• _Work required_: The entries that follow need to be returned without any alteration.

• _Records drawn from a dataset_:
═══

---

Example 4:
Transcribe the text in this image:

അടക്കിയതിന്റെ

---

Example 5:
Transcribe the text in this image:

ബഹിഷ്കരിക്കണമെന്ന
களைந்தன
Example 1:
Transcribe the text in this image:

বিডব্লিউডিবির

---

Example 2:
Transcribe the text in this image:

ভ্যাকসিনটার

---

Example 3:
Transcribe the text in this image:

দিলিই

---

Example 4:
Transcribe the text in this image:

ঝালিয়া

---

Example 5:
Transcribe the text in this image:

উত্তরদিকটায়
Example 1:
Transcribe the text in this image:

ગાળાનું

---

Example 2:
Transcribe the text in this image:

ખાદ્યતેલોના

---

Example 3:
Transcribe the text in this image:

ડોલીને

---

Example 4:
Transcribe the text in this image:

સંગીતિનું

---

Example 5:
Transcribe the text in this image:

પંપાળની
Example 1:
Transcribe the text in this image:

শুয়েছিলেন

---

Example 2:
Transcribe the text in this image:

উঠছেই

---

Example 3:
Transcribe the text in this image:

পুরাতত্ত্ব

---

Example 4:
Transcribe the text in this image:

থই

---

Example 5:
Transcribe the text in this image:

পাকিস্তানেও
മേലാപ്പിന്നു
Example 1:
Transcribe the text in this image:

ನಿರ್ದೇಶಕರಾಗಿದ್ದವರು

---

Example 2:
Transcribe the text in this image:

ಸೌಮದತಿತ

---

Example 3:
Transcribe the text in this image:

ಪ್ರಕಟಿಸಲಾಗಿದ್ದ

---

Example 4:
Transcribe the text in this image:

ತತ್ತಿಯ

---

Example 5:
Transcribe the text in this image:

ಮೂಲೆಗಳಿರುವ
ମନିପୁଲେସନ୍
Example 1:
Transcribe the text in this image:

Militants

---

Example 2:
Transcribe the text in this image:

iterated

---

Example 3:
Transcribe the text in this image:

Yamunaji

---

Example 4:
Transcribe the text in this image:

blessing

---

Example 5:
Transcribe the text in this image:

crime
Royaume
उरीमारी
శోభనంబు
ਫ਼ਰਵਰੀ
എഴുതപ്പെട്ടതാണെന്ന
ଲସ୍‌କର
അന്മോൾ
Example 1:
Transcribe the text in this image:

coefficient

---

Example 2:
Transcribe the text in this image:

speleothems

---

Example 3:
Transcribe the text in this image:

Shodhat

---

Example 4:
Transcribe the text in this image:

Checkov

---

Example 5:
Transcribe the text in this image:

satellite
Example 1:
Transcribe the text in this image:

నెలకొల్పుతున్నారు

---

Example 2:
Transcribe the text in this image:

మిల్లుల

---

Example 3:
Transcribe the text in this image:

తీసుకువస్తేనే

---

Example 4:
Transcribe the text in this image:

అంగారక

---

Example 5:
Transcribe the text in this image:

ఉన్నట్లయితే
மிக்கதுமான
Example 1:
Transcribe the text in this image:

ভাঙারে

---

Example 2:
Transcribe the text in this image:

═══

• _Output of the exercise_:
---

Example 4:
Transcribe the text in this image:

അടക്കിയതിന്റെ

---

Example 5:
Transcribe the text in this image:

ബഹിഷ്കരിക്കണമെന്ന
களைந்தன
Example 1:
Transcribe the text in this image:

বিডব্লিউডিবির

---

Example 2:
Transcribe the text in this image:

ভ্যাকসিনটার

---

Example 3:
Transcribe the text in this image:

দিলিই

---

Example 4:
Transcribe the text in this image:

ঝালিয়া

---

Example 5:
Transcribe the text in this image:

উত্তরদিকটায়
Example 1:
Transcribe the text in this image:

ગાળાનું

---

Example 2:
Transcribe the text in this image:

ખાદ્યતેલોના

---

Example 3:
Transcribe the text in this image:

ડોલીને

---

Example 4:
Transcribe the text in this image:

સંગીતિનું

---

Example 5:
Transcribe the text in this image:

પંપાળની
Example 1:
Transcribe the text in this image:

শুয়েছিলেন

---

Example 2:
Transcribe the text in this image:

উঠছেই

---

Example 3:
Transcribe the text in this image:

পুরাতত্ত্ব

---

Example 4:
Transcribe the text in this image:

থই

---

Example 5:
Transcribe the text in this image:

পাকিস্তানেও
മേലാപ്പിന്നു
Example 1:
Transcribe the text in this image:

ನಿರ್ದೇಶಕರಾಗಿದ್ದವರು

---

Example 2:
Transcribe the text in this image:

ಸೌಮದತಿತ

---

Example 3:
Transcribe the text in this image:

ಪ್ರಕಟಿಸಲಾಗಿದ್ದ

---

Example 4:
Transcribe the text in this image:

ತತ್ತಿಯ

---

Example 5:
Transcribe the text in this image:

ಮೂಲೆಗಳಿರುವ
ମନିପୁଲେସନ୍
Example 1:
Transcribe the text in this image:

Militants

---

Example 2:
Transcribe the text in this image:

iterated

---

Example 3:
Transcribe the text in this image:

Yamunaji

---

Example 4:
Transcribe the text in this image:

blessing

---

Example 5:
Transcribe the text in this image:

crime
Royaume
उरीमारी
శోభనంబు
ਫ਼ਰਵਰੀ
എഴുതപ്പെട്ടതാണെന്ന
ଲସ୍‌କର
അന്മോൾ
Example 1:
Transcribe the text in this image:

coefficient

---

Example 2:
Transcribe the text in this image:

speleothems

---

Example 3:
Transcribe the text in this image:

Shodhat

---

Example 4:
Transcribe the text in this image:

Checkov

---

Example 5:
Transcribe the text in this image:

satellite
Example 1:
Transcribe the text in this image:

నెలకొల్పుతున్నారు

---

Example 2:
Transcribe the text in this image:

మిల్లుల

---

Example 3:
Transcribe the text in this image:

తీసుకువస్తేనే

---

Example 4:
Transcribe the text in this image:

అంగారక

---

Example 5:
Transcribe the text in this image:

ఉన్నట్లయితే
மிக்கதுமான
Example 1:
Transcribe the text in this image:

ভাঙারে

---

Example 2:
Transcribe the text in this image:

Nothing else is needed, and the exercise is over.